Each of these reactions, for each cell line and the unconstrained Recon 3, is associated with an interval that represents the lowest and highest possible flux possible while the cell is able to achieve optimal growth rate. 

Inspect the output. Pay particular attention to see if you can spot presence or absence of the Warburg effect. 

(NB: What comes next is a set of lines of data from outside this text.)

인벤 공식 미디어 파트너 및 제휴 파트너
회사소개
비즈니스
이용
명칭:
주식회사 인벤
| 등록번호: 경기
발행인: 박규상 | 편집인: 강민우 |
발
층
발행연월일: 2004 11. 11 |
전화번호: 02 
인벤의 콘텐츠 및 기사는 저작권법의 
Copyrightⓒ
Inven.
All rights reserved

Then, read our observations further down the page.

In [None]:
interesting_rxns = ['EX_o2_e',
                    'ATPS4mi','PGK','PYK', # ATP production
                    'EX_glc_D_e','EX_glu_L_e','EX_gln_L_e','EX_phe_L_e', # carbon sources
                    'EX_lac_L_e'
                   ]

df = pd.DataFrame()
d = {}

modelnames = ['WT Recon 3','MCF7','MCF7_F','MCF7_T','LTED']
for i,model in enumerate([WT_r3, MCF7, MCF7_F, MCF7_T, LTED]):
    
    model.reactions.EX_lac_D_e.upper_bound = 0 # keep one lactate exit
    
    fvasol = cobra.flux_analysis.flux_variability_analysis(model,reaction_list=interesting_rxns,
                                                           fraction_of_optimum=1)
    
    parsed_res = {r:[round(fvasol.loc[r]['minimum'],3),round(fvasol.loc[r]['maximum'],3)] for r in fvasol.index }
    d[modelnames[i]] = parsed_res
    
df = pd.DataFrame(d,index=interesting_rxns,columns=modelnames)
df.to_csv('FVA_comparison_cell_lines_vs_WT.csv',sep='\t')
df

**Possible observations:**
- Positive controls: some oxygen and essential amino acid uptake is needed for growth in all cell lines (see O2 and phenylalanine rows). This may be seen by the negative lower bounds.

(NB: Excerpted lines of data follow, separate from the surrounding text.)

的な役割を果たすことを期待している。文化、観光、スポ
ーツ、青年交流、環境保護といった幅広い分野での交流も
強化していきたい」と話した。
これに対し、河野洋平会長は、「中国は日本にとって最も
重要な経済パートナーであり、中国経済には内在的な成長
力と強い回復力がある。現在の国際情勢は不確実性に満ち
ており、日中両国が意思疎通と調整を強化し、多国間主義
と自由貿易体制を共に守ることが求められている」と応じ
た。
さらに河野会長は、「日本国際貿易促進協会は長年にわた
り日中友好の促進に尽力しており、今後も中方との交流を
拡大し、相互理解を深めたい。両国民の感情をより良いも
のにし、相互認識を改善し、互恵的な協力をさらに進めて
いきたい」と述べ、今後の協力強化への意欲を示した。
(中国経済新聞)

- Cancer cell lines shift toward fermentation (Warburg effect): In the WT the optimal growth rate requires proton pumping (ATPS4mi). The optimal growth rate is not dependent on proton pumping in the 4 cell lines suggesting a shift to fermentation vs. respiration. This can be observed based on the zero lower bound for ATPS4mi. 
- All 4 cell lines tend to secrete more lactate than the WT Recon 3 (see the lactate uper bound).
- Compnents of the ATPase are not expressed in MCF7 and MCF7_T: note that the upper bound on ATPS4mi in MCF7 and MCF7_T equals 0.001. 0.001 is the minimum reaction bound we enforced during the transcriptomic mapping. This is therefore likely due to one or more components of the complex not being expressed. 
- MCF7 and MCF7_T require glucose uptake to grow optimally, like the WT, but more severe. LTED and MCF7_F do not. This also indicates MCF7 and MCF7_T are likely to at least partly ferment. Whereas MCF7/F and LTED tend to at least partially make use of respiration.

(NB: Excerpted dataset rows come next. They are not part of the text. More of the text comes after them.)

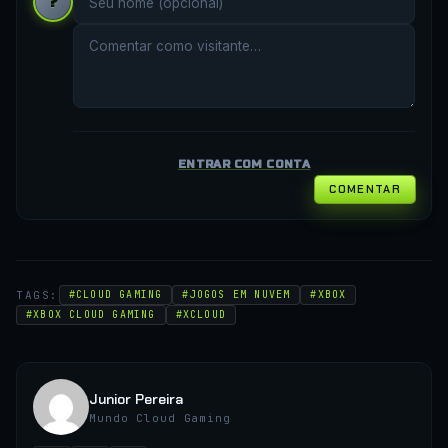
?
ENTRAR COM CONTA
COMENTAR
TAGS:
#CLOUD GAMING
#JOGOS EM NUVEM
#XBOX
#XBOX CLOUD GAMING
#XCLOUD
Junior Pereira
Mundo Cloud Gaming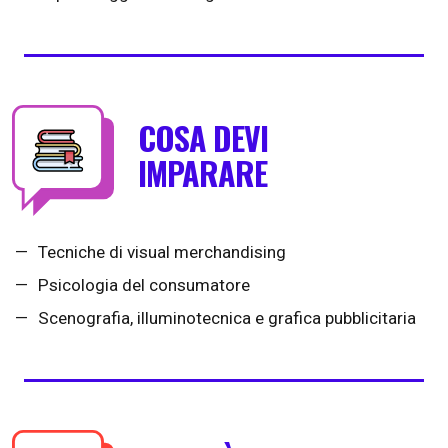
COSA DEVI
IMPARARE
Tecniche di visual merchandising
Psicologia del consumatore
Scenografia, illuminotecnica e grafica pubblicitaria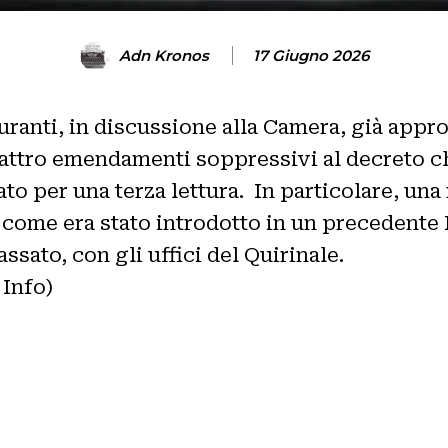
Adn Kronos
17 Giugno 2026
ranti, in discussione alla Camera, già appro
ttro emendamenti soppressivi al decreto ch
to per una terza lettura. In particolare, una 
 come era stato introdotto in un precedente
ssato, con gli uffici del Quirinale.
Info)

<span style="color:red">**Scientific hypothesis from this work:**</span>
Like typical tumor cells resistant cells remain "Warburg type" but with differences.
The estrogen receptor-drugs resistant cells may be druggable metabolically

# Wrap up
Hopefully this tutorial taught you something about the power of systems biology, systems and deep thinking. You now grasp the basics of flux balance/variability analysis, experienced using Python programming for science and saw one way of integrating real data in a computational model. Hopefully, you are convinced that $$\text{data} + \text{model} > \text{data alone}$$

This is only one (limited) example of the power of computational systems biology. The ultimate challenge is for you to now translate this to you own problem of interest! Hopefully this tutorial inspired you to do so.